**Exercise description:** Can you write out the material again with "series" swapped for "line" everywhere, changing nothing else and leaving out the pictures?

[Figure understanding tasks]
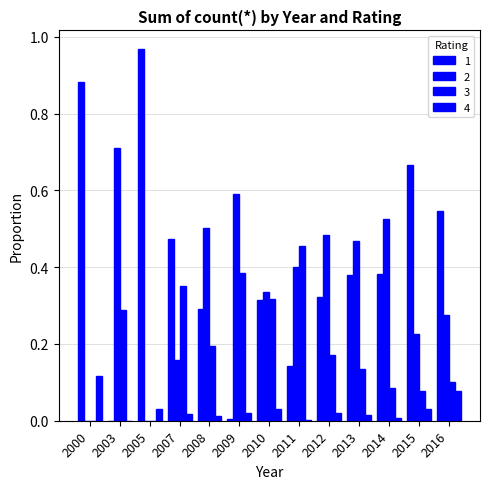

How many groups of bars are there?

13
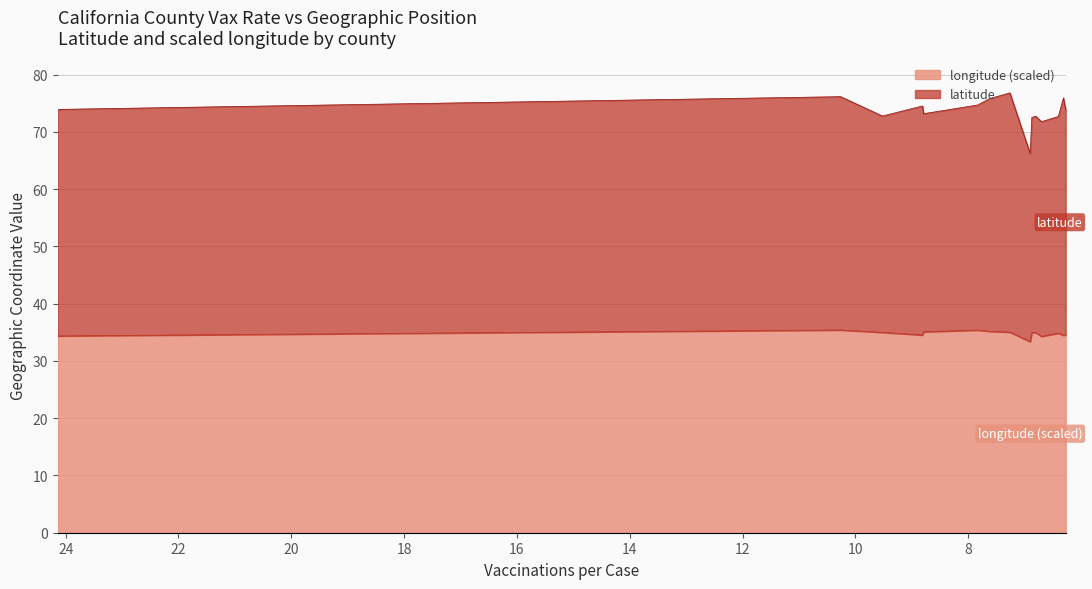

True or false: latitude and longitude intersect in this chart.

False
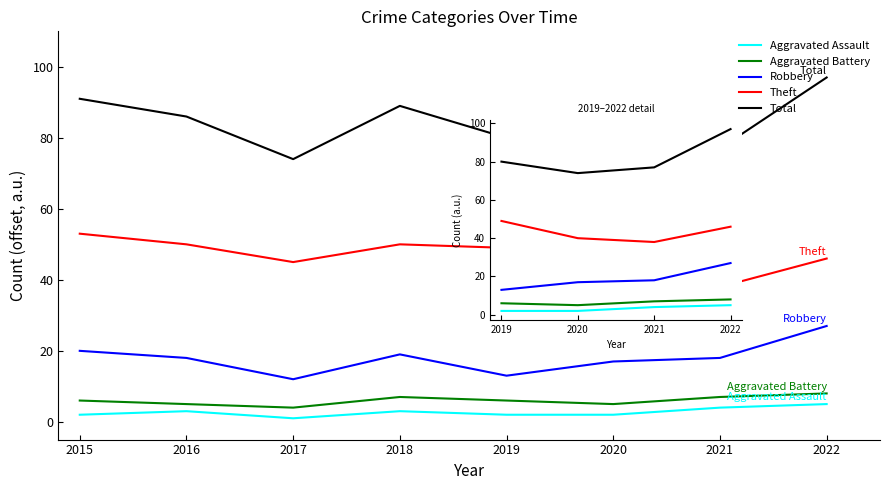

Where does the Theft series first go above 46?

2019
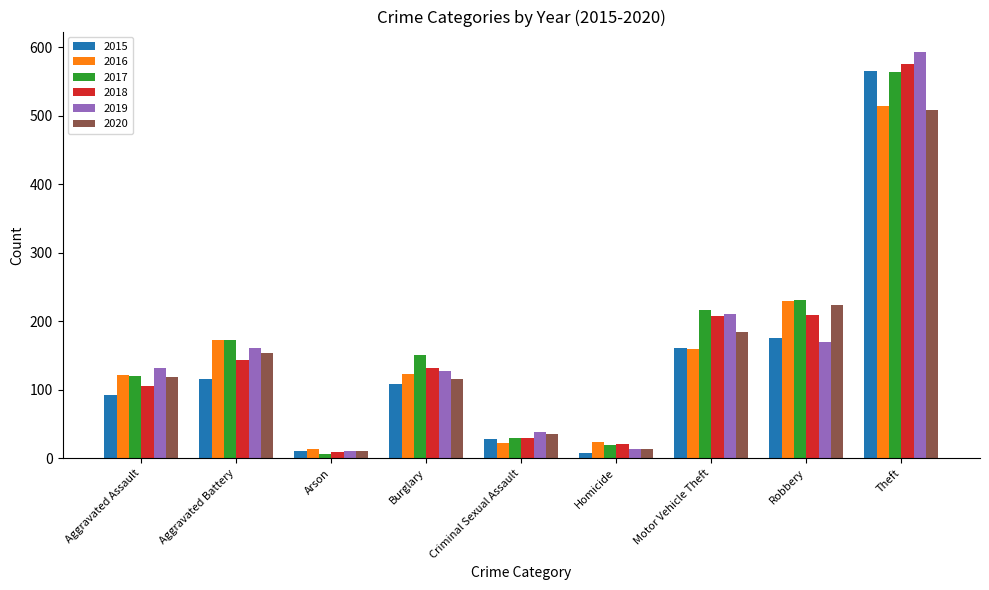

Between Arson and Robbery, which series saw the biggest shift?

2017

**Exercise output:**
How many groups of bars are there?

13

True or false: latitude and longitude intersect in this chart.

False

Where does the Theft line first go above 46?

2019

Between Arson and Robbery, which line saw the biggest shift?

2017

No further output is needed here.